The connection between mathematics and art goes back thousands of years. Mathematics has been used in the design of Gothic cathedrals, Rose windows, oriental rugs, mosaics and tilings. Geometric forms were fundamental to the cubists and many abstract expressionists, and award-winning sculptors have used topology as the basis for their pieces. Dutch artist M.C. Escher represented infinity, Möbius bands, tessellations, deformations, reflections, Platonic solids, spirals, symmetry, and the hyperbolic plane in his works.
Mathematicians and artists continue to create stunning works in all media and to explore the visualization of mathematics--origami, computer-generated landscapes, tesselations, fractals, anamorphic art, and more.
This image, like most of those selected for this exhibition, is generated with Ultra Fractal, designed by Frederik Slijkerman. "Different Strokes" consists of 10 layers, using Julia and Mandelbrot fractal formulas with other formulas and algorithms for coloring.
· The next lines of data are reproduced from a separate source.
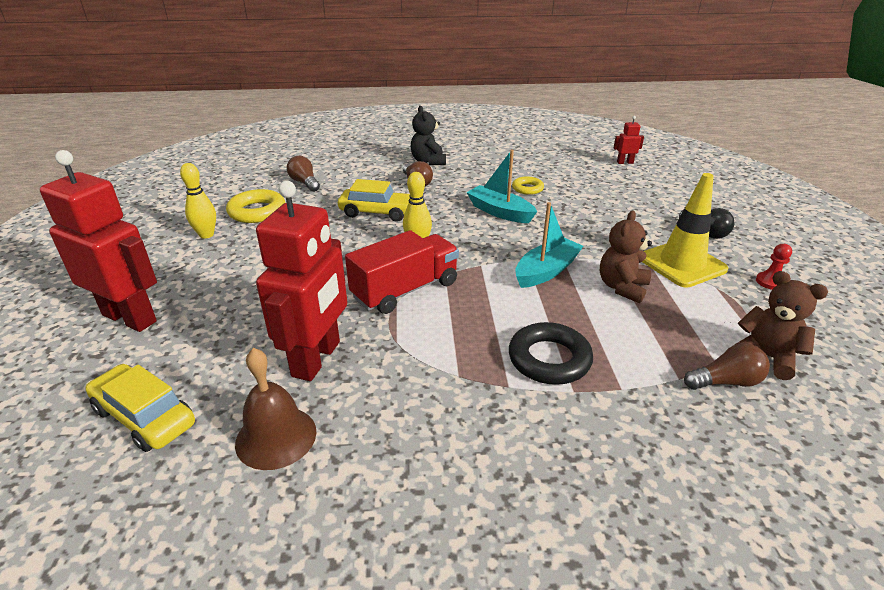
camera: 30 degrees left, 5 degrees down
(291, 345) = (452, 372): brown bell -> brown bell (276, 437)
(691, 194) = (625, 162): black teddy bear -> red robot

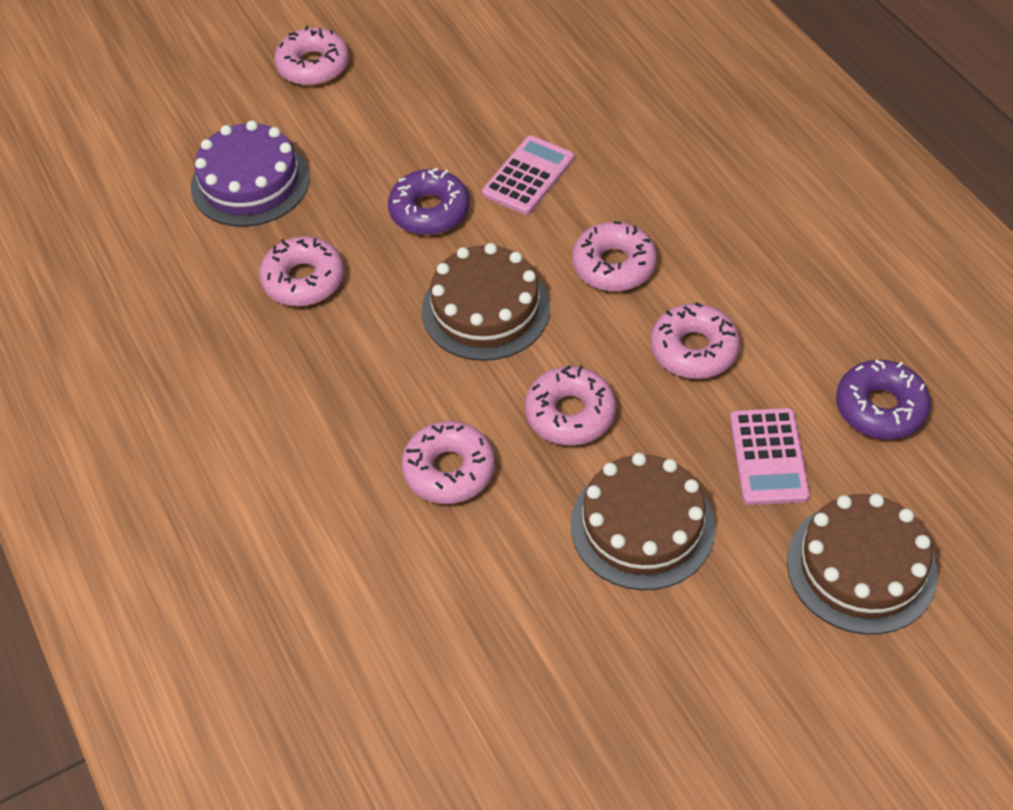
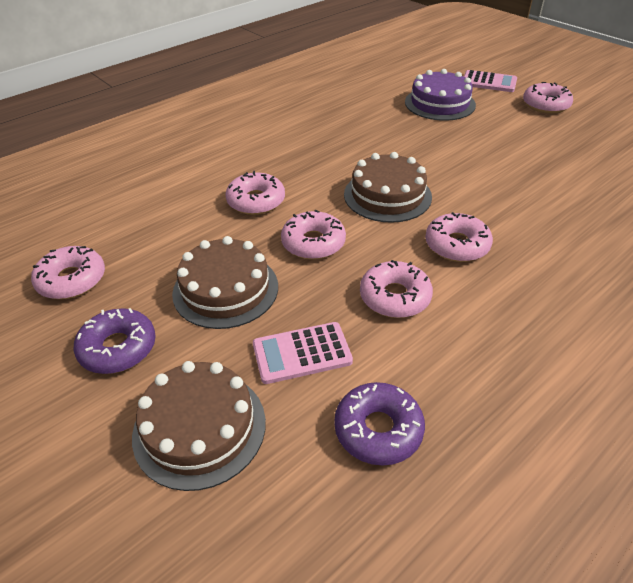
camera: 75 degrees right, 10 degrees down
(303, 280) = (378, 131): pink donut -> pink donut (72, 280)
(429, 211) = (457, 162): purple donut -> purple donut (118, 348)
(528, 176) = (516, 195): pink calculator -> pink calculator (489, 82)

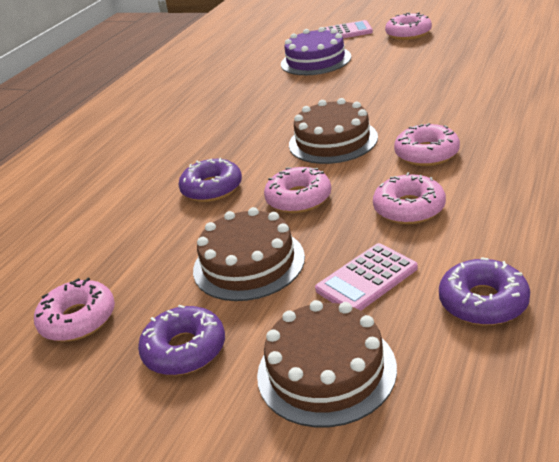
camera: 20 degrees left, 10 degrees down
(256, 201) = (212, 188): pink donut -> purple donut

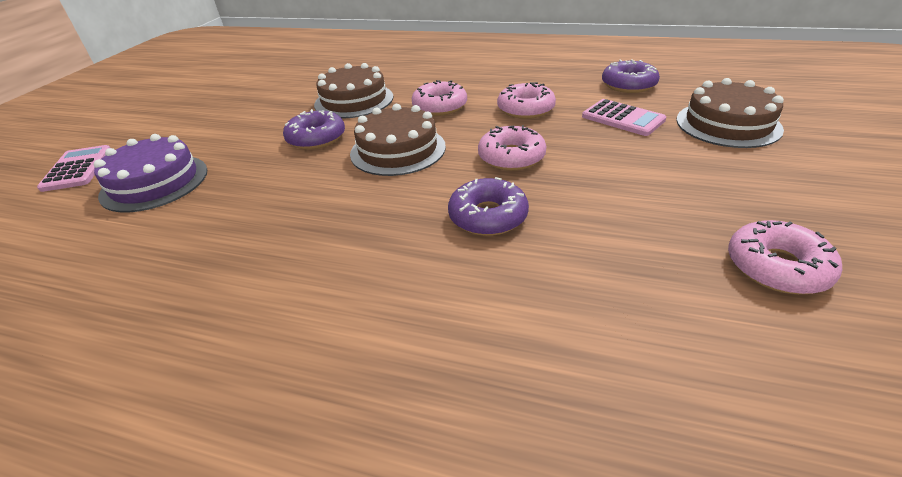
camera: 100 degrees left, 5 degrees up
(184, 349) = (758, 184): purple donut -> purple donut (316, 138)
(248, 263) = (624, 170): brown cake -> brown cake (354, 100)
(408, 33) = (149, 127): pink donut -> none

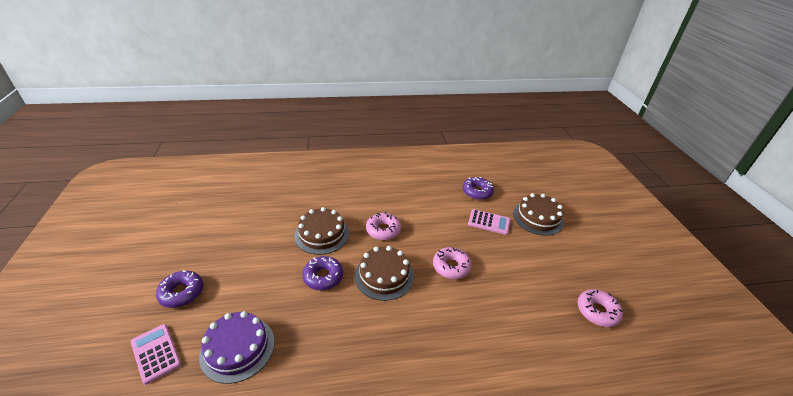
camera: 30 degrees left, 0 degrees up
(488, 216) = (466, 316): purple donut -> purple donut (182, 293)
(525, 109) = (435, 223): pink donut -> none

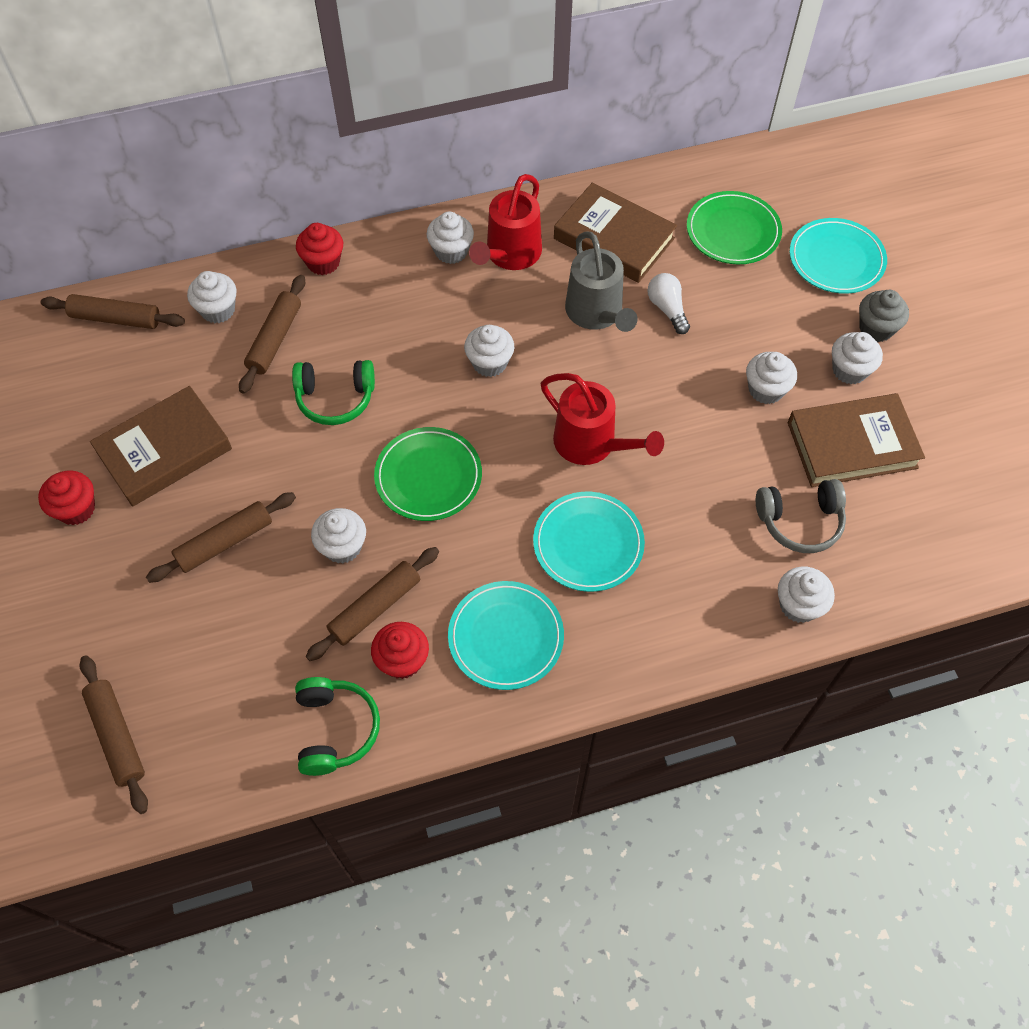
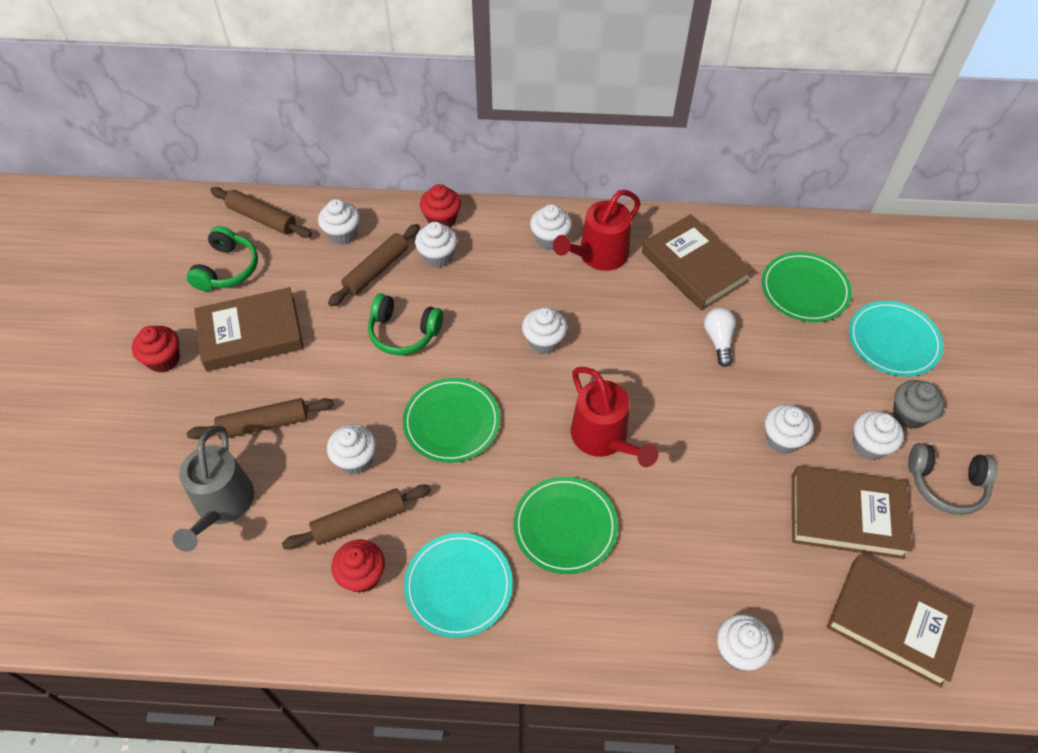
camera: 20 degrees right, 5 degrees down
(117, 736) = (107, 558): brown rolling pin -> none
(335, 729) = (280, 616): green headphones -> green headphones (227, 269)
(336, 305) = (437, 256): none -> white cupcake
(588, 544) = (565, 526): turquoise plate -> green plate
(597, 314) = (654, 326): grey watering can -> grey watering can (222, 505)
(800, 521) = (769, 571): grey headphones -> grey headphones (946, 484)
(930, 529) = (895, 622): none -> brown book

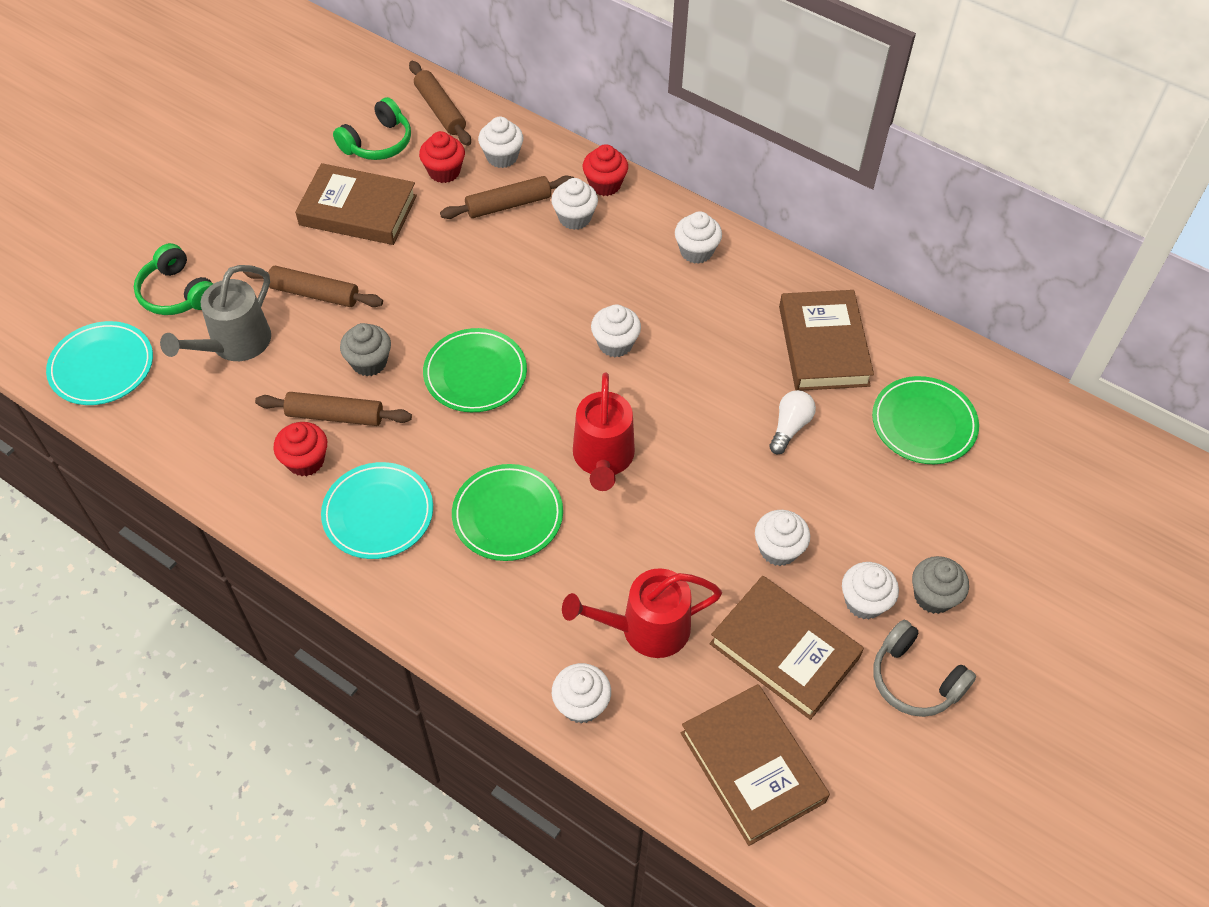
camera: 30 degrees right, 0 degrees up
(164, 359) = (271, 198): red cupcake -> red cupcake (444, 171)
(355, 459) = (369, 362): white cupcake -> grey cupcake
(403, 332) = (491, 273): green headphones -> green headphones (177, 293)
(598, 256) = (732, 289): red watering can -> red watering can (645, 629)
(893, 341) = (978, 519): turquoise plate -> turquoise plate (102, 366)

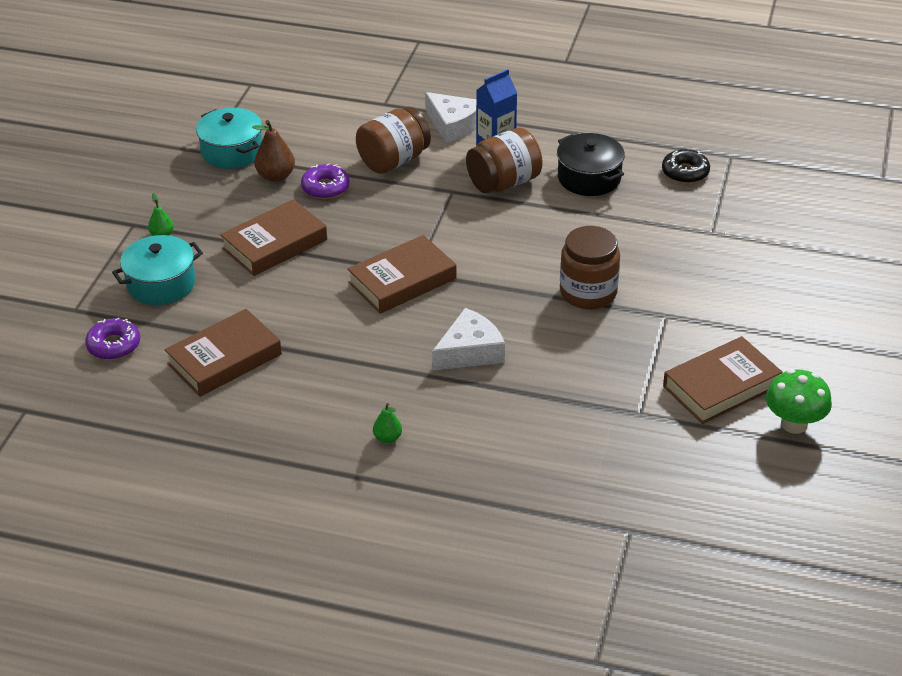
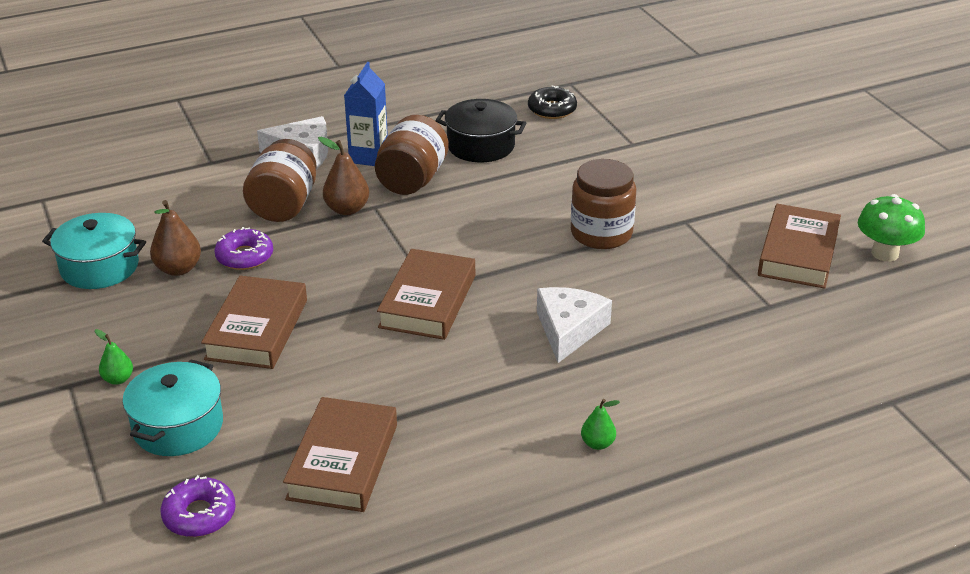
camera: 40 degrees left, 5 degrees down
(431, 184) = (347, 209): none -> brown pear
The layers are merged into a unique image using different techniques and transparencies for each layer in the composition. The author, Linda Allison, is a disabled housewife living in Florida. Since 1994, Linda has dedicated part of her free time to designing fractal images. Having no formal mathematical training, Linda possesses an incredible ability to represent the concept of infinity in images with smooth and delicate color palettes. Her shapes blend and separate in absolute harmony, with balanced framing that combines the classicism of the first fractals with the latest advances of fractal art.